"Why should I care? That stuff's boring!" you may ask.
Au contraire, smart-ass. Many believe that Shakespeare in the park is a vital component of summertime culture in the big city. Consider the words of festival producing director Rob Townsend: "I think people have a right to see Shakespeare," he says. "We all agree that Shakespeare is the greatest writer in the English language. Through the graces of all the contributions from corporate and private donations, we're able to offer this free to the public. A community defines its character through its culture, and St. Louis has a marvelous track record with the art museum and the zoo and the science museum all being free. Well, we get to give them Shakespeare for free."

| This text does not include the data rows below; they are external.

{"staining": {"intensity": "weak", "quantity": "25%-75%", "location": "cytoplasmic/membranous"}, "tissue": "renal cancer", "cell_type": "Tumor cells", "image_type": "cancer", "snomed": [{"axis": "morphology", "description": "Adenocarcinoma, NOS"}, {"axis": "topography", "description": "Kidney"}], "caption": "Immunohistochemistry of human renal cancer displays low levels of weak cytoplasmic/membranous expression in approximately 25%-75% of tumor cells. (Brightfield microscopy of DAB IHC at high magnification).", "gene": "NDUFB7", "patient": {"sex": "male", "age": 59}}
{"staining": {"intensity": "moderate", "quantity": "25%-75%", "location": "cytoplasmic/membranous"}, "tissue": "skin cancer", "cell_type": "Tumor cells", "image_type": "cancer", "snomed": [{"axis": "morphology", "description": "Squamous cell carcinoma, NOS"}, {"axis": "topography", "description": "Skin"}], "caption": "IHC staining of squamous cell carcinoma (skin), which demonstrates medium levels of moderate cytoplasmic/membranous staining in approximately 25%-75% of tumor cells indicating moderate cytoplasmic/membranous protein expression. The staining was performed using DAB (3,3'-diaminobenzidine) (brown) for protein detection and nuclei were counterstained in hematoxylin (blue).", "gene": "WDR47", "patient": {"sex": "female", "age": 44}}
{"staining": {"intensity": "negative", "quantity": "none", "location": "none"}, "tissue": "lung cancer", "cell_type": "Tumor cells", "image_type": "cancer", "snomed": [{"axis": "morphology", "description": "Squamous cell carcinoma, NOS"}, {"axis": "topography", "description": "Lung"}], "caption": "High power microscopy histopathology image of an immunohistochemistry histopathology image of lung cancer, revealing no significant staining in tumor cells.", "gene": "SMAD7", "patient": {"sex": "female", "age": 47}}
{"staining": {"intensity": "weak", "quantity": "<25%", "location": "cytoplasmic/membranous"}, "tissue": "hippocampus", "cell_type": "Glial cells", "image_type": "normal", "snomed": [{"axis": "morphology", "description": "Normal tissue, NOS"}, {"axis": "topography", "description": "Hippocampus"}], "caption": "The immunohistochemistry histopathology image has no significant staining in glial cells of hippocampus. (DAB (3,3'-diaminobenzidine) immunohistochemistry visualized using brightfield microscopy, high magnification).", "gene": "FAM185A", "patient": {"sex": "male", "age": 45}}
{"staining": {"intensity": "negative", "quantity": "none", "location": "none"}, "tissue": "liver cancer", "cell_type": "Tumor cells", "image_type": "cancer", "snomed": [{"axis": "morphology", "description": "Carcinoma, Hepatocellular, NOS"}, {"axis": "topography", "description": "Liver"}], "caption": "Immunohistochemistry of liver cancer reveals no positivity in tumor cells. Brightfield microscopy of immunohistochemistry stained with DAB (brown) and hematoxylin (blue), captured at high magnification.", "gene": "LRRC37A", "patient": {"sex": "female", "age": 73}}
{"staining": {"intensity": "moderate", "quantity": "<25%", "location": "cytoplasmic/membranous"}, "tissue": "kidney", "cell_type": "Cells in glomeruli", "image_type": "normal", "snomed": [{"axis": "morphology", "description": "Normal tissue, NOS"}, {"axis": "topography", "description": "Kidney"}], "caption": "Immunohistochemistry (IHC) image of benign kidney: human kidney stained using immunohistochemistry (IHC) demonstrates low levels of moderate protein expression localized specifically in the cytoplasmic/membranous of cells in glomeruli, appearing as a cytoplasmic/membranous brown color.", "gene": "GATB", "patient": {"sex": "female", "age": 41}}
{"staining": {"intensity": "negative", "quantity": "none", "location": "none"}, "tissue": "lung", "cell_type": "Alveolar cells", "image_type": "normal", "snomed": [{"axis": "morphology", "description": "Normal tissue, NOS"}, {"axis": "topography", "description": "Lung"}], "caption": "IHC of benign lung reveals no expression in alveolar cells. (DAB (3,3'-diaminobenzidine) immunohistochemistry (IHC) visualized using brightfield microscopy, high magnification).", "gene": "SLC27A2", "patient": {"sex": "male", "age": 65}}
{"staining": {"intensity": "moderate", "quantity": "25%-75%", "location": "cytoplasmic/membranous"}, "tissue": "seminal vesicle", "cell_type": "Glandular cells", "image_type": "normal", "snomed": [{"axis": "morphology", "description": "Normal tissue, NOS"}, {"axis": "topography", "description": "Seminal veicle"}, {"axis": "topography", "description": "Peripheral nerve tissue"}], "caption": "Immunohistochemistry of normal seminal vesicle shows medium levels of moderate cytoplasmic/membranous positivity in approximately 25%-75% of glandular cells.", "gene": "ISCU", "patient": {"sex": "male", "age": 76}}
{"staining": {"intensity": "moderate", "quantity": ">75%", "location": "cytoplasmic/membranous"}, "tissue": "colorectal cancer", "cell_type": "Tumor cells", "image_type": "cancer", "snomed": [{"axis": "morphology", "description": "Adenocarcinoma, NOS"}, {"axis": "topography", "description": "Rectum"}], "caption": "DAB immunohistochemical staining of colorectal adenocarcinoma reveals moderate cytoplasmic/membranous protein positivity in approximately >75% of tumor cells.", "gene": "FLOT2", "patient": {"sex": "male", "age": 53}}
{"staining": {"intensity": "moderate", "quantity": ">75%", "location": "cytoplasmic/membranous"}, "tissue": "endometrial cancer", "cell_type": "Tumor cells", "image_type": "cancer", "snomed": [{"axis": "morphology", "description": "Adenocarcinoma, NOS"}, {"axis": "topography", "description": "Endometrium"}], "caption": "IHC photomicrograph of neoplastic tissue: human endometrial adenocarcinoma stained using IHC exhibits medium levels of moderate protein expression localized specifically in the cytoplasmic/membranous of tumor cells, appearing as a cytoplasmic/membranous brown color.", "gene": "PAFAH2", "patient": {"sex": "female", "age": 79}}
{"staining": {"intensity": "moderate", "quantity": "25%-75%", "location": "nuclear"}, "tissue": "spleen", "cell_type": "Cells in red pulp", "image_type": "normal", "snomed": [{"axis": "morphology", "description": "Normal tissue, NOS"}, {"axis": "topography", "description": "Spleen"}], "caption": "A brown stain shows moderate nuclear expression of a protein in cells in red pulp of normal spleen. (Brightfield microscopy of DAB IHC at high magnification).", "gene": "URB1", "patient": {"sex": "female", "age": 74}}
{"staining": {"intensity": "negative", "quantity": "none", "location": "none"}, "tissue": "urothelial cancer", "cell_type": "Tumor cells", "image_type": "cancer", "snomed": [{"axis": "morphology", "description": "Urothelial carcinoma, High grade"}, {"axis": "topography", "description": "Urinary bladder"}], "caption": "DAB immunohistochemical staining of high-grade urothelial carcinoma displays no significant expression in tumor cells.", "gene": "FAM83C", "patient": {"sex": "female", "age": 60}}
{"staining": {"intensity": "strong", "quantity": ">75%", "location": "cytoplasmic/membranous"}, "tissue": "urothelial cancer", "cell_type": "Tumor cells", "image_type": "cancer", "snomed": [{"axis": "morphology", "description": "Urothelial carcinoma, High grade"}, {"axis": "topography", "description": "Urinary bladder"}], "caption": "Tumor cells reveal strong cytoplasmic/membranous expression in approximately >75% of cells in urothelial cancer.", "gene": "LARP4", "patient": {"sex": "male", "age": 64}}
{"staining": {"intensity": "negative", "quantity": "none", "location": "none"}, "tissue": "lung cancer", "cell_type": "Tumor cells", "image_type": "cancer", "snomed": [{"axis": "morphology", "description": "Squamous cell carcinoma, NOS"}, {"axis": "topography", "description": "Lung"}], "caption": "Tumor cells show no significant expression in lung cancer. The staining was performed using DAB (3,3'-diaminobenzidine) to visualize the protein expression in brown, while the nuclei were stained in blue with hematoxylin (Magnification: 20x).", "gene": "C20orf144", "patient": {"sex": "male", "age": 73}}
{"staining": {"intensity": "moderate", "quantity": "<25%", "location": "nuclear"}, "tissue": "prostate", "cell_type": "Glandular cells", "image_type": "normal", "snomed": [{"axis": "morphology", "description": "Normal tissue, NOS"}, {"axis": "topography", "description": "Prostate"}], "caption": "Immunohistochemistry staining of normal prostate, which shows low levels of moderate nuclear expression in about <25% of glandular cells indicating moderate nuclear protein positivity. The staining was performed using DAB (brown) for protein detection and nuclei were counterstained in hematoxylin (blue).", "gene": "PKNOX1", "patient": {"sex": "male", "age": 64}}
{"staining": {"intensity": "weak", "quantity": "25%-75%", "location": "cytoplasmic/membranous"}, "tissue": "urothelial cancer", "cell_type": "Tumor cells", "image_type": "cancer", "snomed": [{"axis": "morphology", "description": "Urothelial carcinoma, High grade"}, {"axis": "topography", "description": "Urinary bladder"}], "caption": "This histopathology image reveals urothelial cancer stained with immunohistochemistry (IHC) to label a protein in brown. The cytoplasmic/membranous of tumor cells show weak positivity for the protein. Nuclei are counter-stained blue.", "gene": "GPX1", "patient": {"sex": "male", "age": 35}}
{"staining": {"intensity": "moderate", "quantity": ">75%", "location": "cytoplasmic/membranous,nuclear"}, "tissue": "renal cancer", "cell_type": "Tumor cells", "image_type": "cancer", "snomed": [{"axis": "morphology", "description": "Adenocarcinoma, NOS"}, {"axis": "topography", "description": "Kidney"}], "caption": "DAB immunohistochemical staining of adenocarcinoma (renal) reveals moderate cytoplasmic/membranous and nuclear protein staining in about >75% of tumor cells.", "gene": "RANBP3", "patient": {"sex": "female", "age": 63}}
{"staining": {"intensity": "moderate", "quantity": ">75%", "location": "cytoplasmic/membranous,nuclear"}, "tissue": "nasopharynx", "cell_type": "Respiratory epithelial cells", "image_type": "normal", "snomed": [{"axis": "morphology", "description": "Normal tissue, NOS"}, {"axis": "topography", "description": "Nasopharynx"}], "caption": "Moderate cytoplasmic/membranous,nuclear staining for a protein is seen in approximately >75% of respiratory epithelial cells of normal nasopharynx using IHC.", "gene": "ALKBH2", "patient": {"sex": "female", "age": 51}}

You can get your Elizabethan groove on at the green show, a traditional pre-drama fair intended to ease playgoers into the times and the language. Check out strolling musicians and dancers; buy food, drink and souvenirs; and enjoy puppeteers, professors lecturing on the play and Meet Romeo and Juliet, a mini-play for kids and adults unfamiliar with the work. The actual play begins as the sun sinks low at 8 p.m. and finishes three hours later under spotlights. Audience members are encouraged to bring lawn chairs and blankets and to picnic as the tragedy unfolds.
Remember, you read this here: About 30 minutes before the play starts, actors will rehearse the scenes involving combat at an onstage "fight call." It will be cool.